A new working paper, published by IIEP-UNESCO, Education Development Trust (EdDevTrust), and the Education Commission, presents emerging evidence on why the middle part of education systems – the regional, district, and sub-district levels – is a critical part of the ‘machine’ for quality teaching and learning at scale.

Two of the co-authors, Barbara Tournier, IIEP researcher, and Ella Page, EdDevTrust researcher, explain:   

This research highlights the value of the middle-tier workforce in education systems. Why is this so important today?

Ella Page: How to achieve high quality teaching and learning at scale is a major challenge faced by education systems internationally. The middle-tier have huge potential as change agents: they have a unique view of an entire district or region while maintaining a close relationship with schools. The middle-tier can bring new ideas and practices into schools and classrooms and can provide the coaching and support we know is vital for effective teacher professional development.

Barbara Tournier: In this sense, the middle-tier is critical in acting as a lynchpin between the local and the national level, and can help to inform policy from the ground up, as well as to translate often complex policies from the top down. Yet, research has traditionally focused on teachers and head teachers, somewhat omitting levels above. For education systems to be effective there needs to be a continuum of professionals all along the delivery chain, as well as support structures available to teachers at various levels.

Can you explain the link between middle-tier professionals and improved teaching and learning?

EP: Absolutely, our review of the literature finds a number of promising ways that middle-tier professionals can work towards improved teaching and learning. The middle-tier can develop skills, facilitate a focus on school improvement priorities, and promote professional collaboration by shifting from a focus on compliance and control to providing continuous professional support to teachers and school leaders.

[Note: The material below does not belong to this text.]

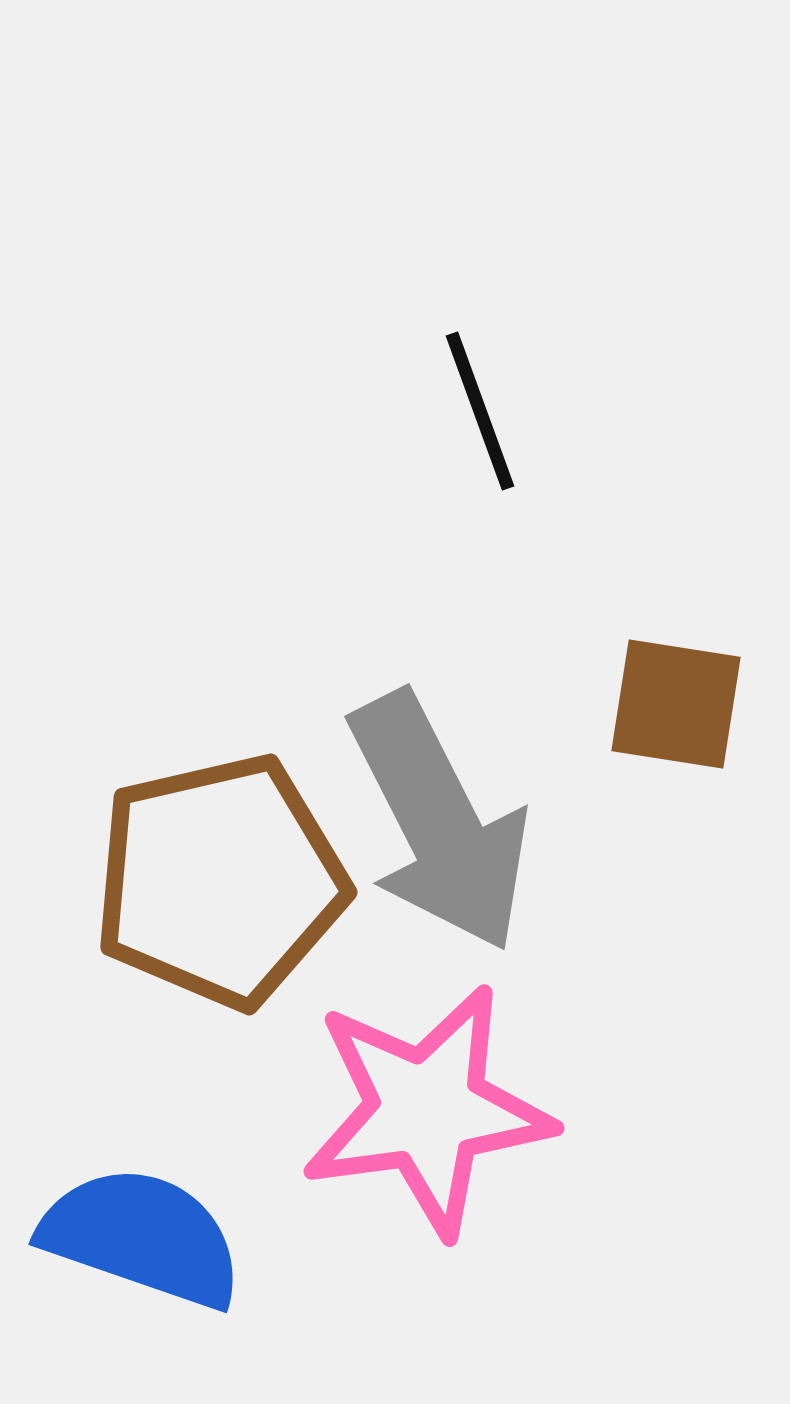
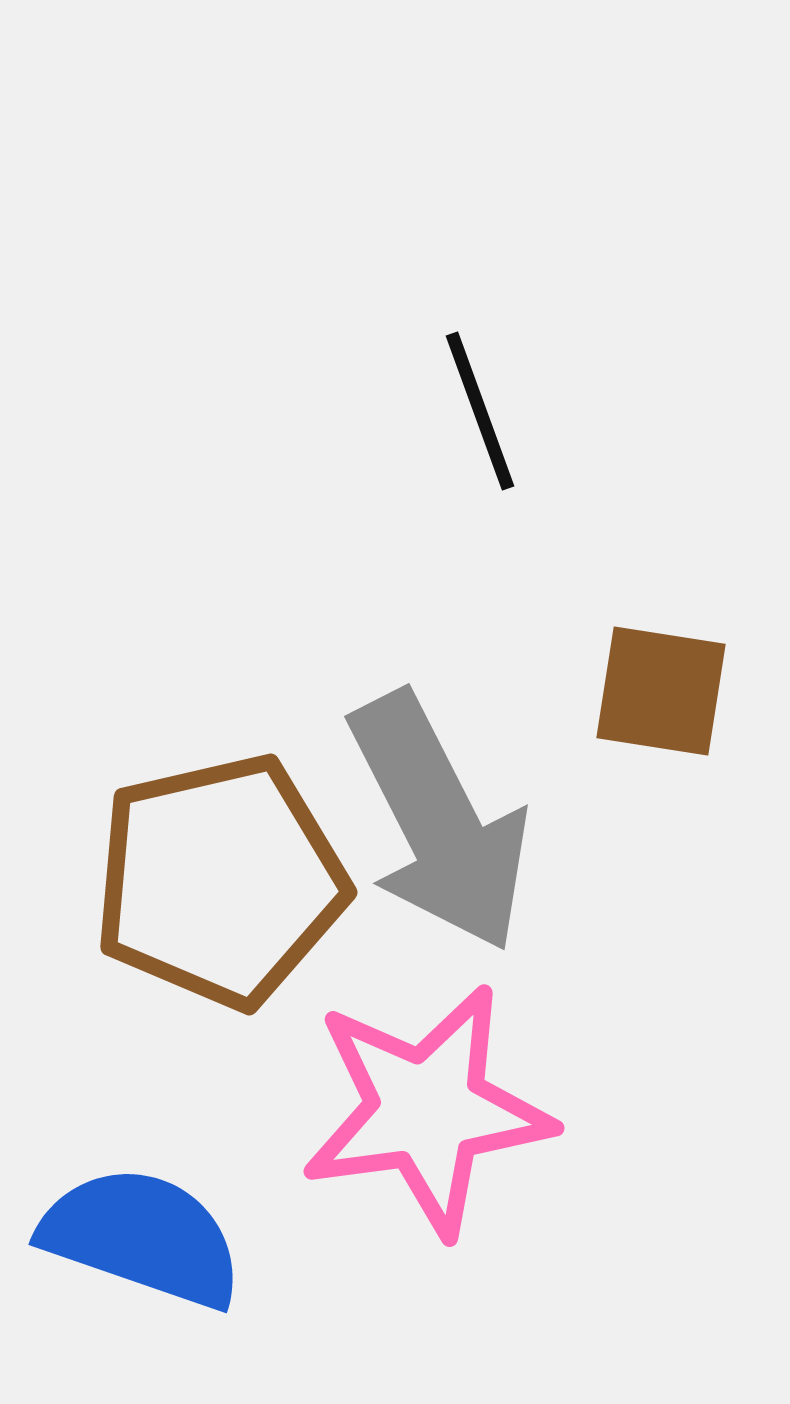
brown square: moved 15 px left, 13 px up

This can include the development of professional learning communities or other kinds of school networks, both of which have been shown to improve teaching.

How can middle-tier professionals be better supported so that they can act as change agents?

BT: To be successful, middle-tier professionals need to be recognized as legitimate and trusted as practitioners themselves. This is key to instilling a culture of trust and collaboration between teachers and across schools. Recruitments at this level need to be carefully thought through so as to have the right profiles on board. That is the first step. The second is to make sure that those professionals are not working in isolation, that they too are supported and accountable. Last but not least, they must be given the means to carry out their work effectively.

EP: It’s true that the middle-tier has often been neglected in education reforms, but there are some really exciting emerging practices. This involved developing individual leadership skills and collective efficacy alongside a shift in power dynamics. As shown in our paper, this enabled middle-tier professionals to view themselves as problem-solving impactful agents of change. For example, in Bihar (India), we saw how changes in the relationship and engagements between middle-tier professionals –at the cluster level –and District Mangers led to an increased sense of ownership, enabling officials to find solutions and support schools more effectively with a new pedagogy that was part of a reform to improve standards in primary education.

Spotlight on Rio de Janeiro (Brazil)

"Every quarter I meet with the best performing schools for lunch and discuss why they succeeded, and the worst performing schools…and together they plan how to transform learning in that school."

This example from Rio de Janeiro, Brazil, is about school-to-school pairing and collaboration. Former Secretary of Schools Claudia Costin would meet with principals of the best-performing schools to discuss their success, and with the leaders of the struggling schools to identify what was going wrong. Costin said it was not a one-way transmission of expertise, but rather a respectful, collaborative relationship based on a shared commitment to the students of the area.